**DATA LISTING**
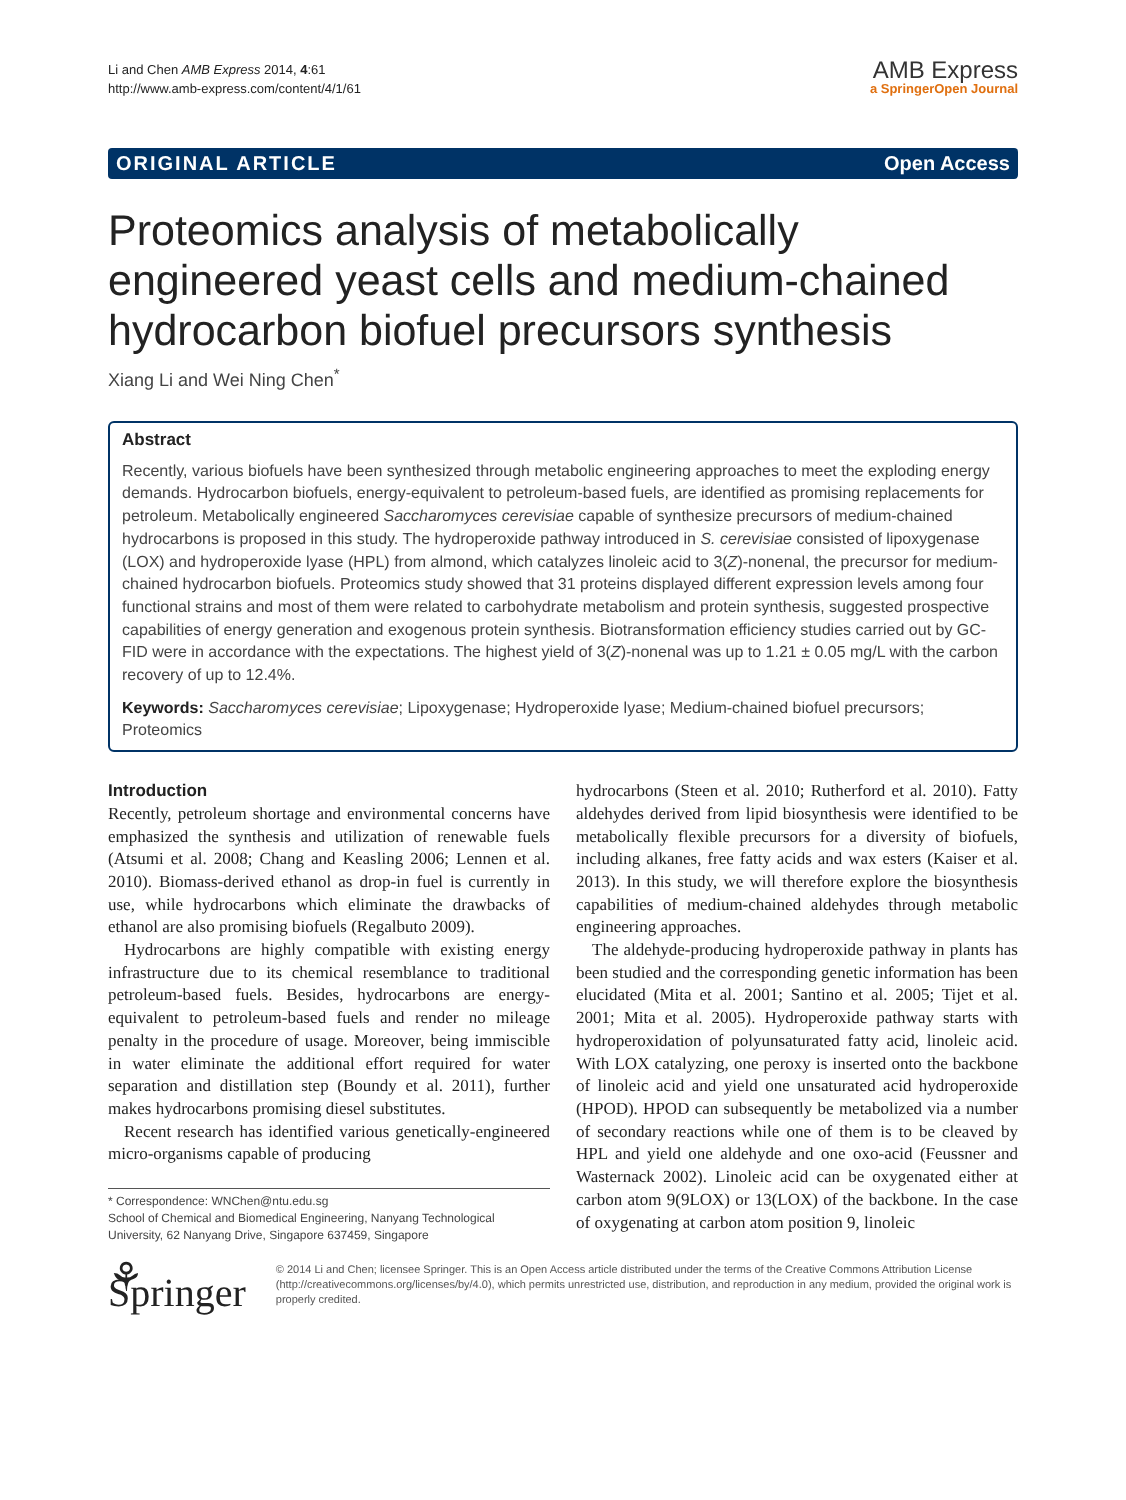Li and Chen AMB Express 2014, 4:61
http://www.amb-express.com/content/4/1/61
AMB Express
a SpringerOpen Journal
ORIGINAL ARTICLE Open Access
Proteomics analysis of metabolically engineered yeast cells and medium-chained hydrocarbon biofuel precursors synthesis
Xiang Li and Wei Ning Chen<sup>*</sup>
Abstract
Recently, various biofuels have been synthesized through metabolic engineering approaches to meet the exploding energy demands. Hydrocarbon biofuels, energy-equivalent to petroleum-based fuels, are identified as promising replacements for petroleum. Metabolically engineered Saccharomyces cerevisiae capable of synthesize precursors of medium-chained hydrocarbons is proposed in this study. The hydroperoxide pathway introduced in S. cerevisiae consisted of lipoxygenase (LOX) and hydroperoxide lyase (HPL) from almond, which catalyzes linoleic acid to 3(Z)-nonenal, the precursor for medium-chained hydrocarbon biofuels. Proteomics study showed that 31 proteins displayed different expression levels among four functional strains and most of them were related to carbohydrate metabolism and protein synthesis, suggested prospective capabilities of energy generation and exogenous protein synthesis. Biotransformation efficiency studies carried out by GC-FID were in accordance with the expectations. The highest yield of 3(Z)-nonenal was up to 1.21 ± 0.05 mg/L with the carbon recovery of up to 12.4%.
Keywords: Saccharomyces cerevisiae; Lipoxygenase; Hydroperoxide lyase; Medium-chained biofuel precursors; Proteomics
Introduction
Recently, petroleum shortage and environmental concerns have emphasized the synthesis and utilization of renewable fuels (Atsumi et al. 2008; Chang and Keasling 2006; Lennen et al. 2010). Biomass-derived ethanol as drop-in fuel is currently in use, while hydrocarbons which eliminate the drawbacks of ethanol are also promising biofuels (Regalbuto 2009).
Hydrocarbons are highly compatible with existing energy infrastructure due to its chemical resemblance to traditional petroleum-based fuels. Besides, hydrocarbons are energy-equivalent to petroleum-based fuels and render no mileage penalty in the procedure of usage. Moreover, being immiscible in water eliminate the additional effort required for water separation and distillation step (Boundy et al. 2011), further makes hydrocarbons promising diesel substitutes.
Recent research has identified various genetically-engineered micro-organisms capable of producing
* Correspondence: WNChen@ntu.edu.sg
School of Chemical and Biomedical Engineering, Nanyang Technological University, 62 Nanyang Drive, Singapore 637459, Singapore
hydrocarbons (Steen et al. 2010; Rutherford et al. 2010). Fatty aldehydes derived from lipid biosynthesis were identified to be metabolically flexible precursors for a diversity of biofuels, including alkanes, free fatty acids and wax esters (Kaiser et al. 2013). In this study, we will therefore explore the biosynthesis capabilities of medium-chained aldehydes through metabolic engineering approaches.
The aldehyde-producing hydroperoxide pathway in plants has been studied and the corresponding genetic information has been elucidated (Mita et al. 2001; Santino et al. 2005; Tijet et al. 2001; Mita et al. 2005). Hydroperoxide pathway starts with hydroperoxidation of polyunsaturated fatty acid, linoleic acid. With LOX catalyzing, one peroxy is inserted onto the backbone of linoleic acid and yield one unsaturated acid hydroperoxide (HPOD). HPOD can subsequently be metabolized via a number of secondary reactions while one of them is to be cleaved by HPL and yield one aldehyde and one oxo-acid (Feussner and Wasternack 2002). Linoleic acid can be oxygenated either at carbon atom 9(9LOX) or 13(LOX) of the backbone. In the case of oxygenating at carbon atom position 9, linoleic
⚘ Springer
© 2014 Li and Chen; licensee Springer. This is an Open Access article distributed under the terms of the Creative Commons Attribution License (http://creativecommons.org/licenses/by/4.0), which permits unrestricted use, distribution, and reproduction in any medium, provided the original work is properly credited.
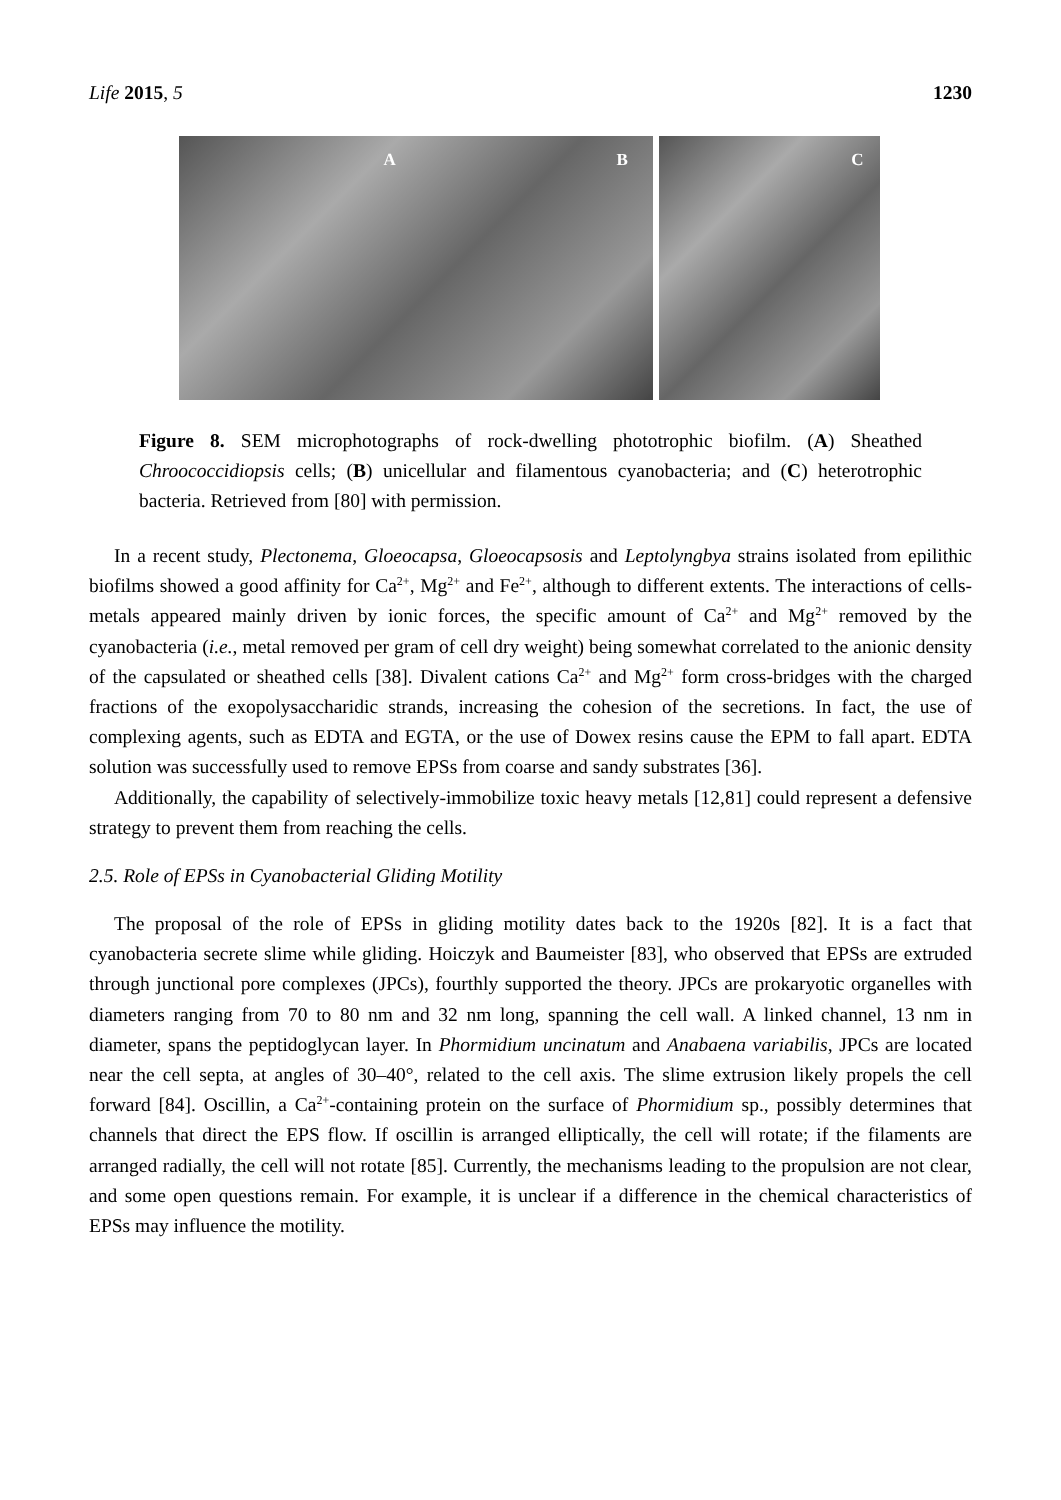Life 2015, 5 1230
A B
C
Figure 8. SEM microphotographs of rock-dwelling phototrophic biofilm. (A) Sheathed Chroococcidiopsis cells; (B) unicellular and filamentous cyanobacteria; and (C) heterotrophic bacteria. Retrieved from [80] with permission.
In a recent study, Plectonema, Gloeocapsa, Gloeocapsosis and Leptolyngbya strains isolated from epilithic biofilms showed a good affinity for Ca<sup>2+</sup>, Mg<sup>2+</sup> and Fe<sup>2+</sup>, although to different extents. The interactions of cells-metals appeared mainly driven by ionic forces, the specific amount of Ca<sup>2+</sup> and Mg<sup>2+</sup> removed by the cyanobacteria (i.e., metal removed per gram of cell dry weight) being somewhat correlated to the anionic density of the capsulated or sheathed cells [38]. Divalent cations Ca<sup>2+</sup> and Mg<sup>2+</sup> form cross-bridges with the charged fractions of the exopolysaccharidic strands, increasing the cohesion of the secretions. In fact, the use of complexing agents, such as EDTA and EGTA, or the use of Dowex resins cause the EPM to fall apart. EDTA solution was successfully used to remove EPSs from coarse and sandy substrates [36].
Additionally, the capability of selectively-immobilize toxic heavy metals [12,81] could represent a defensive strategy to prevent them from reaching the cells.
2.5. Role of EPSs in Cyanobacterial Gliding Motility
The proposal of the role of EPSs in gliding motility dates back to the 1920s [82]. It is a fact that cyanobacteria secrete slime while gliding. Hoiczyk and Baumeister [83], who observed that EPSs are extruded through junctional pore complexes (JPCs), fourthly supported the theory. JPCs are prokaryotic organelles with diameters ranging from 70 to 80 nm and 32 nm long, spanning the cell wall. A linked channel, 13 nm in diameter, spans the peptidoglycan layer. In Phormidium uncinatum and Anabaena variabilis, JPCs are located near the cell septa, at angles of 30–40°, related to the cell axis. The slime extrusion likely propels the cell forward [84]. Oscillin, a Ca<sup>2+</sup>-containing protein on the surface of Phormidium sp., possibly determines that channels that direct the EPS flow. If oscillin is arranged elliptically, the cell will rotate; if the filaments are arranged radially, the cell will not rotate [85]. Currently, the mechanisms leading to the propulsion are not clear, and some open questions remain. For example, it is unclear if a difference in the chemical characteristics of EPSs may influence the motility.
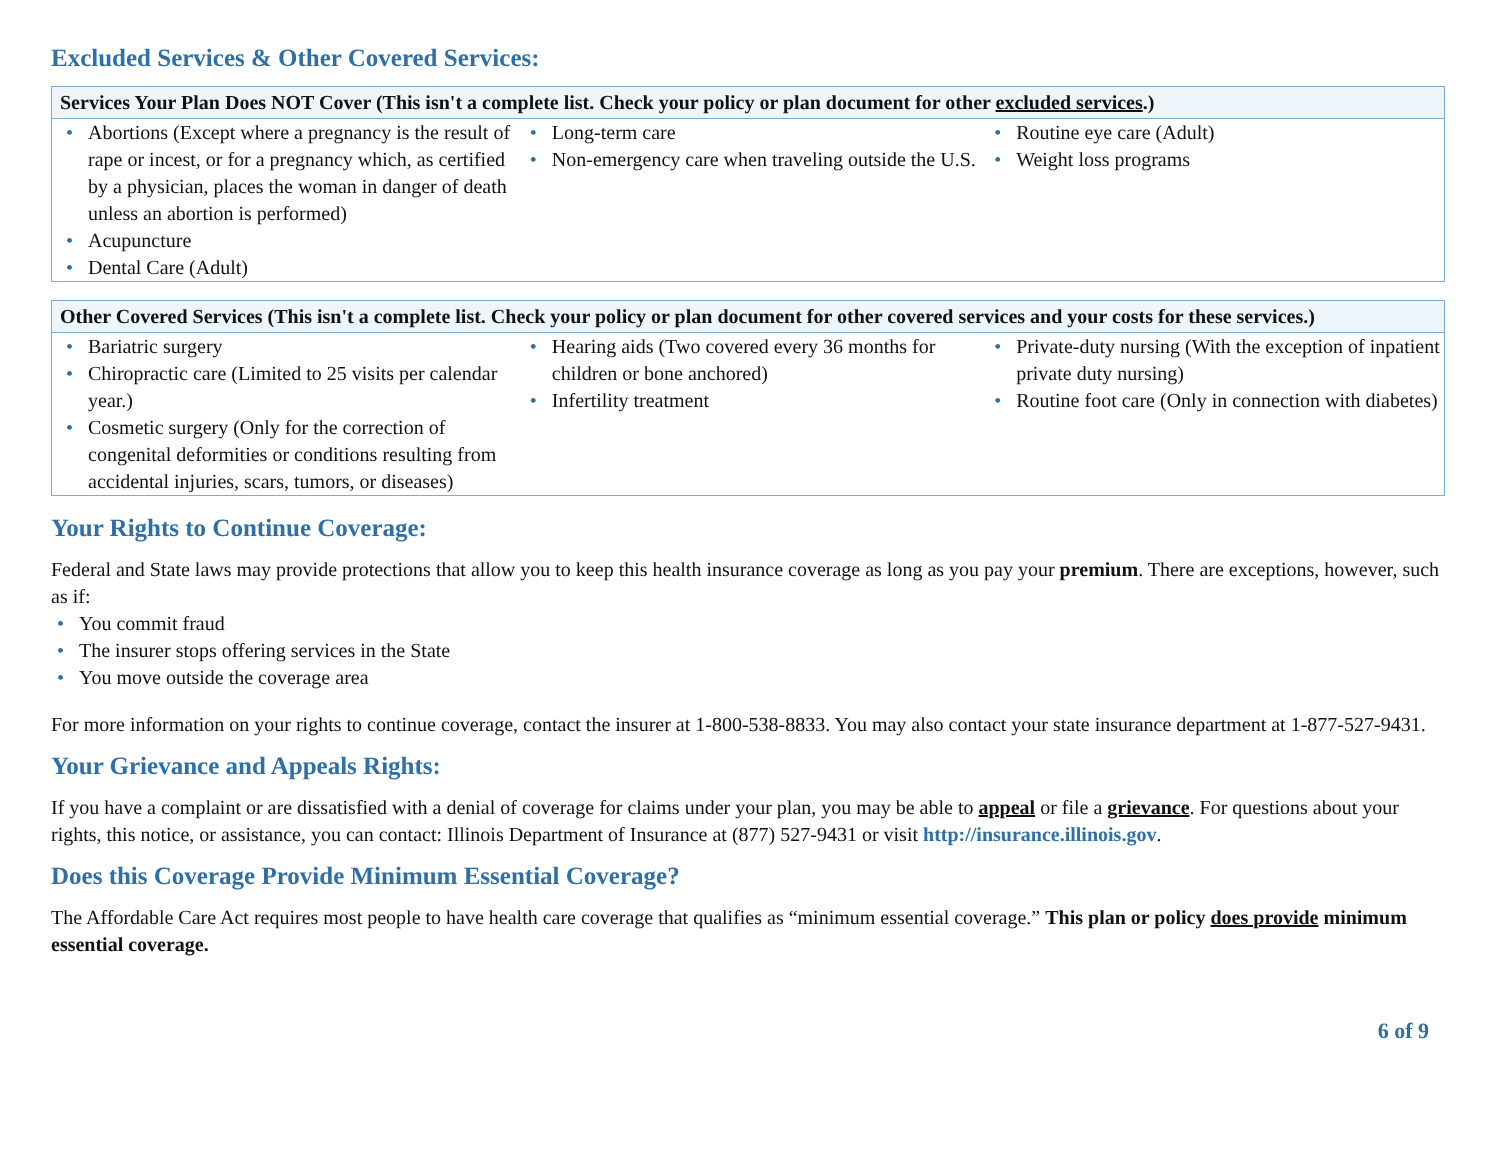Excluded Services & Other Covered Services:
| Services Your Plan Does NOT Cover (This isn't a complete list. Check your policy or plan document for other excluded services .) | | |
| --- | --- | --- |
| • Abortions (Except where a pregnancy is the result of rape or incest, or for a pregnancy which, as certified by a physician, places the woman in danger of death unless an abortion is performed) • Acupuncture • Dental Care (Adult) | • Long-term care • Non-emergency care when traveling outside the U.S. | • Routine eye care (Adult) • Weight loss programs |
| Other Covered Services (This isn't a complete list. Check your policy or plan document for other covered services and your costs for these services.) | | |
| --- | --- | --- |
| • Bariatric surgery • Chiropractic care (Limited to 25 visits per calendar year.) • Cosmetic surgery (Only for the correction of congenital deformities or conditions resulting from accidental injuries, scars, tumors, or diseases) | • Hearing aids (Two covered every 36 months for children or bone anchored) • Infertility treatment | • Private-duty nursing (With the exception of inpatient private duty nursing) • Routine foot care (Only in connection with diabetes) |
Your Rights to Continue Coverage:
Federal and State laws may provide protections that allow you to keep this health insurance coverage as long as you pay your premium. There are exceptions, however, such as if:
• You commit fraud
• The insurer stops offering services in the State
• You move outside the coverage area
For more information on your rights to continue coverage, contact the insurer at 1-800-538-8833. You may also contact your state insurance department at 1-877-527-9431.
Your Grievance and Appeals Rights:
If you have a complaint or are dissatisfied with a denial of coverage for claims under your plan, you may be able to appeal or file a grievance. For questions about your rights, this notice, or assistance, you can contact: Illinois Department of Insurance at (877) 527-9431 or visit http://insurance.illinois.gov.
Does this Coverage Provide Minimum Essential Coverage?
The Affordable Care Act requires most people to have health care coverage that qualifies as “minimum essential coverage.” This plan or policy does provide minimum essential coverage.
6 of 9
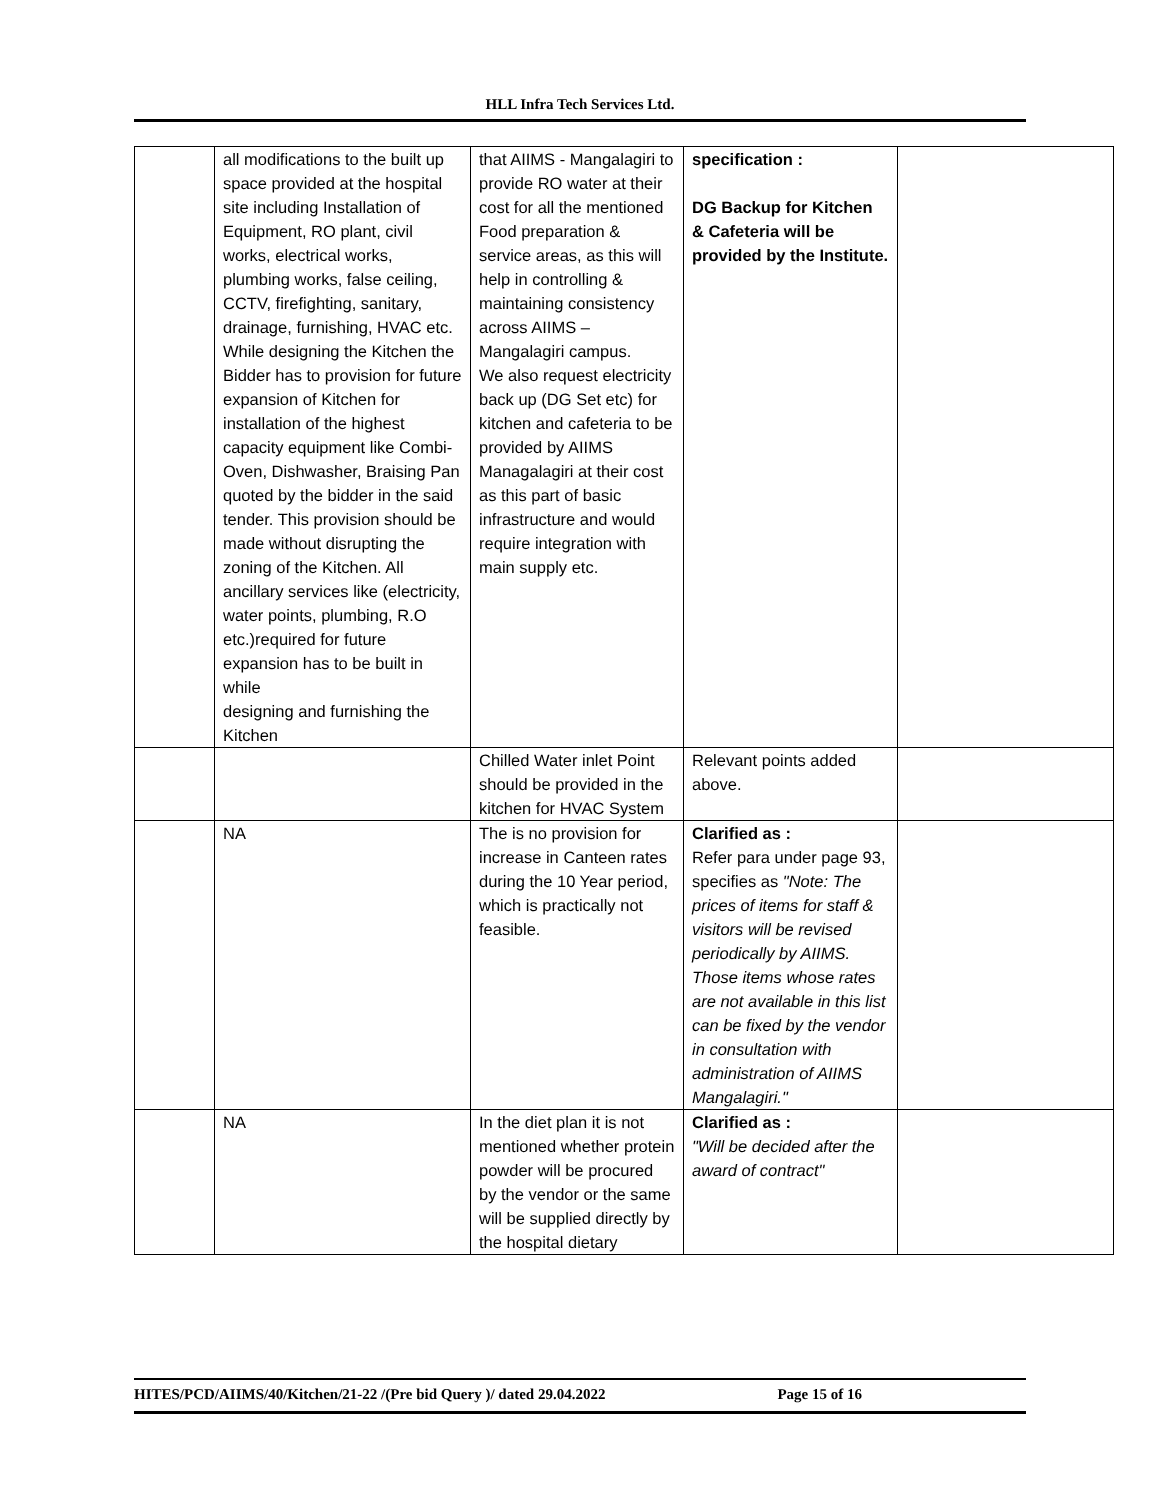HLL Infra Tech Services Ltd.
| | all modifications to the built up space provided at the hospital site including Installation of Equipment, RO plant, civil works, electrical works, plumbing works, false ceiling, CCTV, firefighting, sanitary, drainage, furnishing, HVAC etc. While designing the Kitchen the Bidder has to provision for future expansion of Kitchen for installation of the highest capacity equipment like Combi-Oven, Dishwasher, Braising Pan quoted by the bidder in the said tender. This provision should be made without disrupting the zoning of the Kitchen. All ancillary services like (electricity, water points, plumbing, R.O etc.)required for future expansion has to be built in while designing and furnishing the Kitchen | that AIIMS - Mangalagiri to provide RO water at their cost for all the mentioned Food preparation & service areas, as this will help in controlling & maintaining consistency across AIIMS – Mangalagiri campus. We also request electricity back up (DG Set etc) for kitchen and cafeteria to be provided by AIIMS Managalagiri at their cost as this part of basic infrastructure and would require integration with main supply etc. | specification : DG Backup for Kitchen & Cafeteria will be provided by the Institute. | |
| | | Chilled Water inlet Point should be provided in the kitchen for HVAC System | Relevant points added above. | |
| | NA | The is no provision for increase in Canteen rates during the 10 Year period, which is practically not feasible. | Clarified as : Refer para under page 93, specifies as "Note: The prices of items for staff & visitors will be revised periodically by AIIMS. Those items whose rates are not available in this list can be fixed by the vendor in consultation with administration of AIIMS Mangalagiri." | |
| | NA | In the diet plan it is not mentioned whether protein powder will be procured by the vendor or the same will be supplied directly by the hospital dietary | Clarified as : "Will be decided after the award of contract" | |
HITES/PCD/AIIMS/40/Kitchen/21-22 /(Pre bid Query )/ dated 29.04.2022 Page 15 of 16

**WHAT NEEDS TO BE DONE**
Looking at the records above, say how many lines hold the string "outside". Write nothing but the number.

**OUTPUT FOR THIS EXERCISE**
2